Funding: None
Data availability: Data sharing is not applicable to this article as no new data were created or analysed in this study.
Key words: Surgery, Cardiothoracic, Type A Dissection, emergency surgery
IRB approval, consent statement and clinical trial registration: N/A
Emergency surgery for acute type A aortic dissection (ATAAD) in elderly patients has been an area of careful consideration; within a population of higher frailty and reduced quality of life, best practice and optimal outcomes remain controversial. This problem is augmented by the growing number of ATAAD cases arising from an increasingly ageing population. Estimates from some studies suggests an increase of 50% of ATAAD cases in those with over 75 years of age in the coming years, leading to increased need for a more precise data and best practice guidelines1.
Surgical intervention for ATAAD in octogenarians is associated with high morbidity and mortality rates, and therefore, patients in this age range are often declined emergency surgical repair owing to the risks of surgical mortality and a limited gain to life expectancy with poor tolerance to post-operative complications 1. However, medical therapy is not necessarily a better option; the German registry for ATAAD reported a survival rate of only 40% at the first 48 hours, with only 25% surviving to 2 weeks2. On the contrary, Dumfarth et al. reported higher 30-day survival rate among their cohort of 90 octogenarians with ATAAD that underwent surgical repair (61.2% vs 34.8% in the medical treatment group)3.

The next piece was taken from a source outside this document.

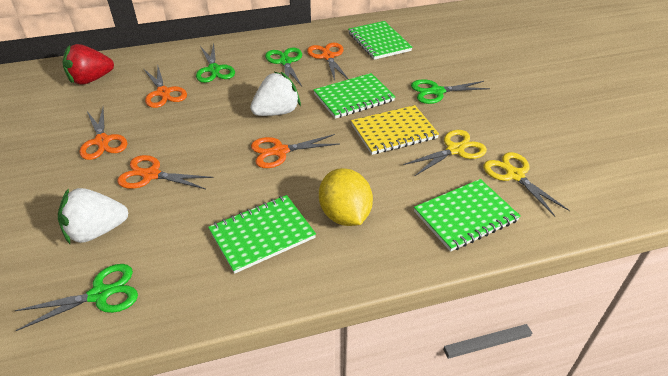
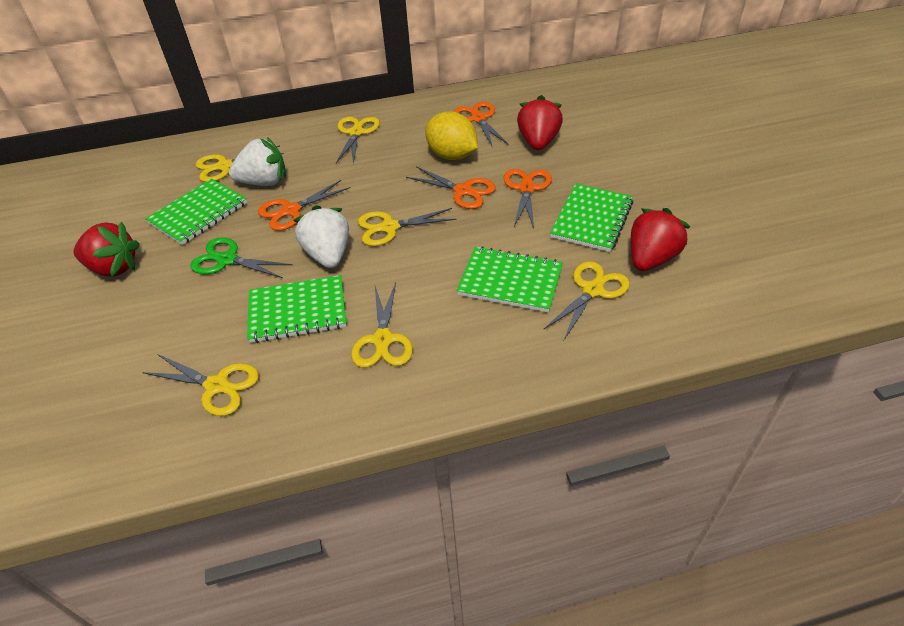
green scissors: [15,264,138,331] [196,44,235,83] [265,48,302,86] [411,79,490,104] = 4 -> [190,237,293,278] = 1
orange scissors: [79,108,127,160] [117,155,214,189] [144,67,187,108] [251,134,339,168] [307,42,348,81] = 5 -> [258,180,351,231] [406,166,496,209] [454,102,509,148] [503,169,552,228] = 4
red strawberry: [62,44,114,85] = 1 -> [74,222,139,276] [517,95,563,150] [631,208,691,271] = 3
yellow notebook: [351,105,439,155] = 1 -> none = 0
yellow scissors: [403,130,487,176] [483,152,570,217] = 2 -> [142,354,259,416] [195,145,284,182] [336,117,380,164] [351,282,413,368] [358,208,457,246] [543,261,630,340] = 6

Octogenarians with ATAAD present with a wide range of clinical presentations and comorbidities, which will dictate the risk of the surgery along with their age, further causing controversy among the decision to operate and the assessment of risk vs benefits. The study by Bojko et al. of 70 octogenarian’s vs 165 septuagenarians reported no difference in 30-day survival risk (28.6% vs 21.2%, p=0.29), and no difference in the survival until 4 years after the surgery (p=0.07), after which the septuagenarians showed greater survival benefit4. In our experience, outcomes for octogenarians who have experienced complex aortic surgery that included a period of deep hypothermic circulatory arrest (DHCA) were severely impacted5. Out of the 457 patients (24 octogenarians) who underwent a period of DHCA, elective in-hospital mortality and stroke rates were higher (16.7% and 22.2%)5. Another interesting point of note is the discharge arrangements, only 56% of the patients were safely discharged5. As such, age alone is not a factor in selecting patients for whom emergency ATAAD repair surgery should be performed. Other factors such as mortality, stroke rate, and discharge arrangements are critical information to consider when making decisions5.
Nevertheless, given the high-risk nature of the surgery and the potential adverse outcomes associated with repair, there have been suggestions to use less invasive methods and more conservative techniques to improve the outcomes and recognise that extensive repair will not always yield the same benefit that one might expect in a younger patient.6 Chen et al. implemented this approach in their cohort of octogenarian patients with a 16.7% 30-day mortality rate and 34.7% 5-year mortality probability7. Similar results have been seen from Japanese cohort study by Suzuki et al. who reported hospital mortality of 10.2% and 47.5% mortality rate at 8 years8.
Despite the life-saving implications of this surgery, the quality-of-life following surgery is also of utmost importance to patient care. We note that the conservative approach used by Chen et al. was most effective in reducing post-operative complications, with 81.7% of all surgical octogenarians being discharged alive and well, defined as a clinical status free from tracheostomy, permanent dialysis, and severe neurologic dysfunction at discharge. This can be compared to 32.0% of octogenarians being discharged home post-operatively in the cohort analysed by Bojko et al.4 In this patient population, even a successful surgery can often lead to a series of severe cerebrovascular or bleeding-related complications, which are avoided by restricting usage of intensive operative methods and techniques.
However, a criticism of this study and most others is the lack of data on surgical turndowns. Surgeons will understandably pick the winners and those amongst the octogenarian population that are physiologically less than their chronology. It is incumbent on all authors to capture and present the entire cohort of referrals to better understand patient selection. For this reason caution should be exercised in accepting conclusions that octogenarians may be safely offered surgery. We would advocate a patient specific approach which apart from the acute presentation and past medical history/co-morbidities, also includes measures of frailty, cognition, and functional performance. Options should include other treatments such as best medical therapy and where anatomy and pathology allows, TEVAR. We should remember that IRAD data on mortality per hour is historic and likely surpassed by contemporary aggressive and improved ITU level care. Lastly, patient consent in the form of shared decision making is crucial. The authors outcomes are impressive; however, we caution against publication bias and surgical prowess in the approach to octogenarians with acute Type A disease. Discharge alive is an important outcome measure but equally so is discharge destination and quality of life.
Further work to optimise the surgical pathway and develop operative experience, as well as obtaining more detailed analysis of outcomes from larger studies will help us to fully maximise the improvement in quality of life that is possible from emergency surgical intervention.